+++ Source information

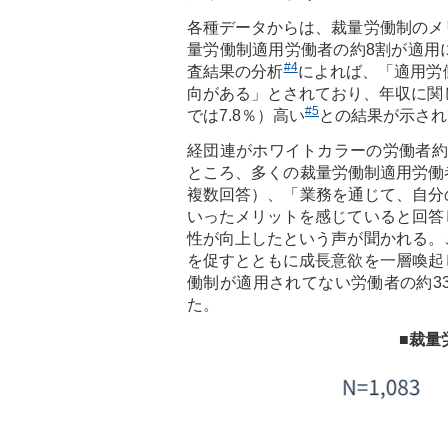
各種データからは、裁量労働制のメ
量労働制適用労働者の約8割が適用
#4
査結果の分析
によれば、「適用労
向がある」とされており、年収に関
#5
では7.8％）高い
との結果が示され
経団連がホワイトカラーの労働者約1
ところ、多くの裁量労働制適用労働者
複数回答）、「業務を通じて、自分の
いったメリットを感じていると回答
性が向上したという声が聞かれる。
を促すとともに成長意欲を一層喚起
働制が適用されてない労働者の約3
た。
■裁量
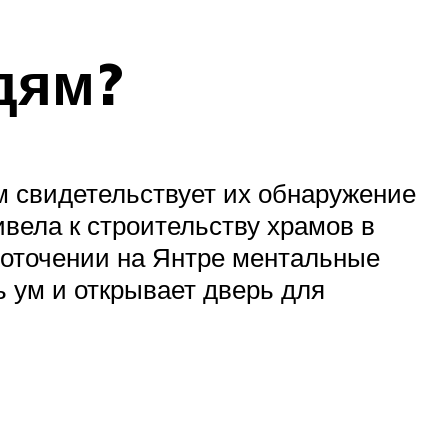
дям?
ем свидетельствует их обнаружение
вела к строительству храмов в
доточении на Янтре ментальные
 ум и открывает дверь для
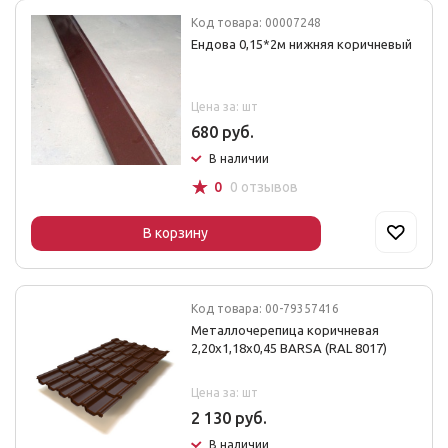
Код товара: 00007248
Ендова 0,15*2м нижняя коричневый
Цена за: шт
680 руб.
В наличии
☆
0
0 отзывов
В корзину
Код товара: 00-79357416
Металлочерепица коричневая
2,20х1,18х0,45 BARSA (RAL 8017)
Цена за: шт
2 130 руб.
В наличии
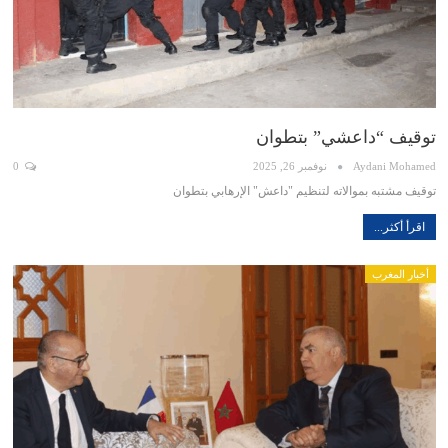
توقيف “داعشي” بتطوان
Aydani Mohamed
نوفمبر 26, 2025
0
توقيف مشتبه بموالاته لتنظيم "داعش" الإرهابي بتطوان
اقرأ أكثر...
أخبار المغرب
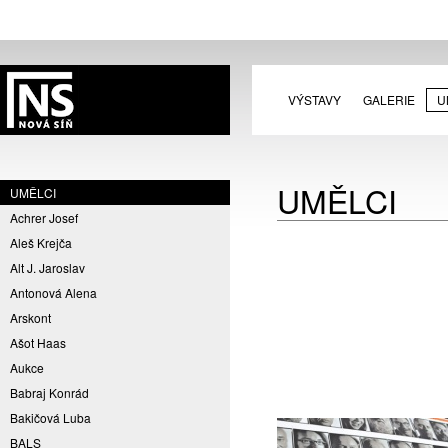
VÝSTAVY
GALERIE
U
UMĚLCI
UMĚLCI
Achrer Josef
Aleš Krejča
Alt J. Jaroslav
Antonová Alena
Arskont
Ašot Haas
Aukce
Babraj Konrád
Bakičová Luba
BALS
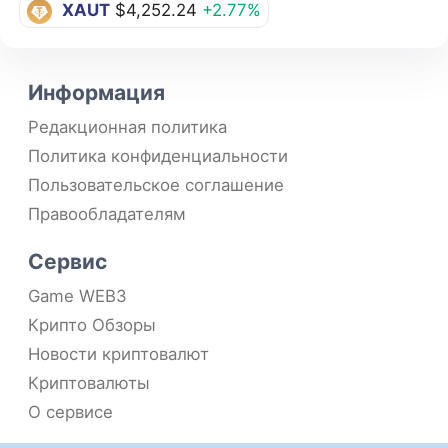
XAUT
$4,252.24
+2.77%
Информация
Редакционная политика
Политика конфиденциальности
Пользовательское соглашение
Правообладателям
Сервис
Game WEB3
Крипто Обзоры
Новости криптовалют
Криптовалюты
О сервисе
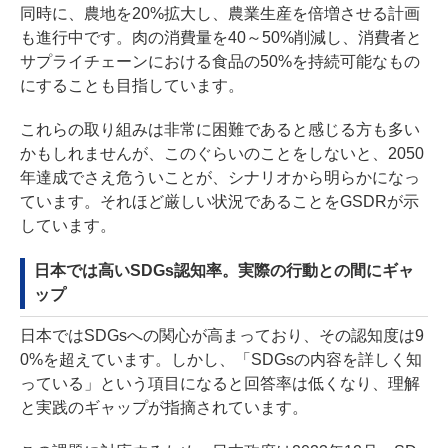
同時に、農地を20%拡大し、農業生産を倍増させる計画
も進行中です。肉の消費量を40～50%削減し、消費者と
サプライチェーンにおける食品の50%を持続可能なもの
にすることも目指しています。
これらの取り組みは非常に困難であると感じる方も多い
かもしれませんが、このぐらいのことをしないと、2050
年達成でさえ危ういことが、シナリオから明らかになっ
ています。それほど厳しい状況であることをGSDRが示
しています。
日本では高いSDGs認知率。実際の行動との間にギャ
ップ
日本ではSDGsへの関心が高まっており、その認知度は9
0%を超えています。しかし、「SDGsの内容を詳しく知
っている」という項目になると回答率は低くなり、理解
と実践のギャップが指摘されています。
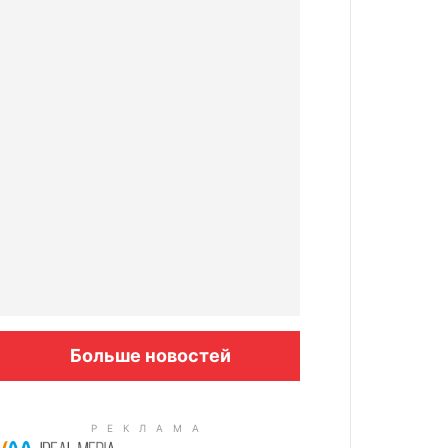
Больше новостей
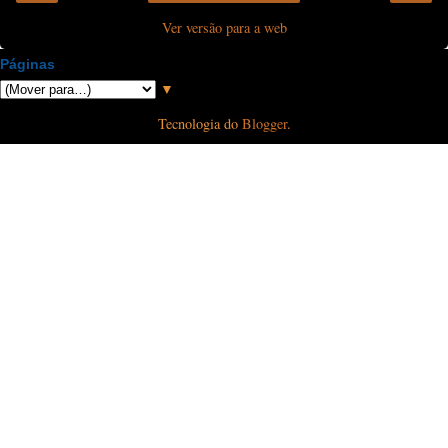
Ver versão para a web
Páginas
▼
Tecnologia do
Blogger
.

++++++

* Problem requirements
Count how many lines of the entries contain the word "توقيف"; only the number should appear in the reply.

* Task solution
2